Work to complete: Reproduce the book review about Grace and Mandarin word for word.

Because all too soon, Grace discovers Mandarin’s unique beauty hides a girl who’s troubled, broken, and even dangerous. And no matter how hard Grace fights to keep the magic, no friendship can withstand betrayal.




I’ve been hearing great things about this book for a while but just now got my hands on it. Whoever kept saying these great things were right. This was a great read.

Shy characters can be kind of hard to write. Sometimes they come off as boring. Not so much in this one. Grace, the shy MC, definitely does not lack any personality. Her interesting past and family life is a plus. And while it was a bit weird at times, her infatuation with Mandarin was fascinating. I’m not sure I have ever felt quite like that before, but I have been slightly infatuated with people much more different than me so I could relate well to Grace there.

I really liked Mandarin’s character, too. She comes across as this free spirit who wants a better life for herself but also has some deep rooted issues. Her friendship with Grace was realistic. I feared the book would end on a frightening note regarding her, but thankfully it didn’t. Kudos on scaring me, though.

The relationships in this book were realistic and intriguing. Not only with Grace and Mandarin, but also Grace and her mother, Grace and her little sister, Mandarin and her own parents. The setting seemed so real I felt like I was actually there. And though I am already not a huge fan of child beauty pageants, this book affirmed my dislike for them.

The only thing I disliked was poor Davey’s situation with Grace, but things seem to be looking up for him more in the end so that pleased me. I also figured out right away what the deal was with him. Would have liked to see more of him, but I know that also may have taken more time from the main focus.

Great read with deep characters and an interesting story. Recommended!

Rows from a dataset
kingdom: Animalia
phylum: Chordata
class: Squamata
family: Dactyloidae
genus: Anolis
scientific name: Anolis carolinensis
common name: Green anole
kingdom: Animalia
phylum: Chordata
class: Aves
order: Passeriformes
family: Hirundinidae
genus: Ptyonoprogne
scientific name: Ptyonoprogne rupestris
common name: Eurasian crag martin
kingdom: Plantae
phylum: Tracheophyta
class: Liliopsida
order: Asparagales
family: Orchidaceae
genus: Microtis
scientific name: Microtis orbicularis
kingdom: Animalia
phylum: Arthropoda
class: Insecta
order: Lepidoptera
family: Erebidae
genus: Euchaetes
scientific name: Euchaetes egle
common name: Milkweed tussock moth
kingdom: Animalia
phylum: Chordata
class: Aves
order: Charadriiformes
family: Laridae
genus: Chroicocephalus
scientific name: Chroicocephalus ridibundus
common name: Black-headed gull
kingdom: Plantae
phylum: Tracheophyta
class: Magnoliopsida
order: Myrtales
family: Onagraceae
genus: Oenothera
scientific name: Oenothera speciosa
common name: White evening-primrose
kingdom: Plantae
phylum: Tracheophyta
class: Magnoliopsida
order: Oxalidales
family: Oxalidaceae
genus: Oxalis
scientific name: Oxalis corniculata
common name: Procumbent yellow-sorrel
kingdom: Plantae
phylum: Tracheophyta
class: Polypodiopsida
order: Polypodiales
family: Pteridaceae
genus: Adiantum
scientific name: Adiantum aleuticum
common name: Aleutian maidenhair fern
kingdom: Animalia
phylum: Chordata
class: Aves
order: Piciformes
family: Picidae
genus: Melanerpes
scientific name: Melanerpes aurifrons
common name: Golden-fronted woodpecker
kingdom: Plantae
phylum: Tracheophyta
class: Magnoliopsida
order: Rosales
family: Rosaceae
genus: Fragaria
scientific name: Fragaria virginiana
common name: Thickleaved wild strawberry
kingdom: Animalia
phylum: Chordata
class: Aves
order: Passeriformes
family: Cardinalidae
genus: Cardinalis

Correct output:
Because all too soon, Grace discovers Mandarin’s unique beauty hides a girl who’s troubled, broken, and even dangerous. And no matter how hard Grace fights to keep the magic, no friendship can withstand betrayal.




I’ve been hearing great things about this book for a while but just now got my hands on it. Whoever kept saying these great things were right. This was a great read.

Shy characters can be kind of hard to write. Sometimes they come off as boring. Not so much in this one. Grace, the shy MC, definitely does not lack any personality. Her interesting past and family life is a plus. And while it was a bit weird at times, her infatuation with Mandarin was fascinating. I’m not sure I have ever felt quite like that before, but I have been slightly infatuated with people much more different than me so I could relate well to Grace there.

I really liked Mandarin’s character, too. She comes across as this free spirit who wants a better life for herself but also has some deep rooted issues. Her friendship with Grace was realistic. I feared the book would end on a frightening note regarding her, but thankfully it didn’t. Kudos on scaring me, though.

The relationships in this book were realistic and intriguing. Not only with Grace and Mandarin, but also Grace and her mother, Grace and her little sister, Mandarin and her own parents. The setting seemed so real I felt like I was actually there. And though I am already not a huge fan of child beauty pageants, this book affirmed my dislike for them.

The only thing I disliked was poor Davey’s situation with Grace, but things seem to be looking up for him more in the end so that pleased me. I also figured out right away what the deal was with him. Would have liked to see more of him, but I know that also may have taken more time from the main focus.

Great read with deep characters and an interesting story. Recommended!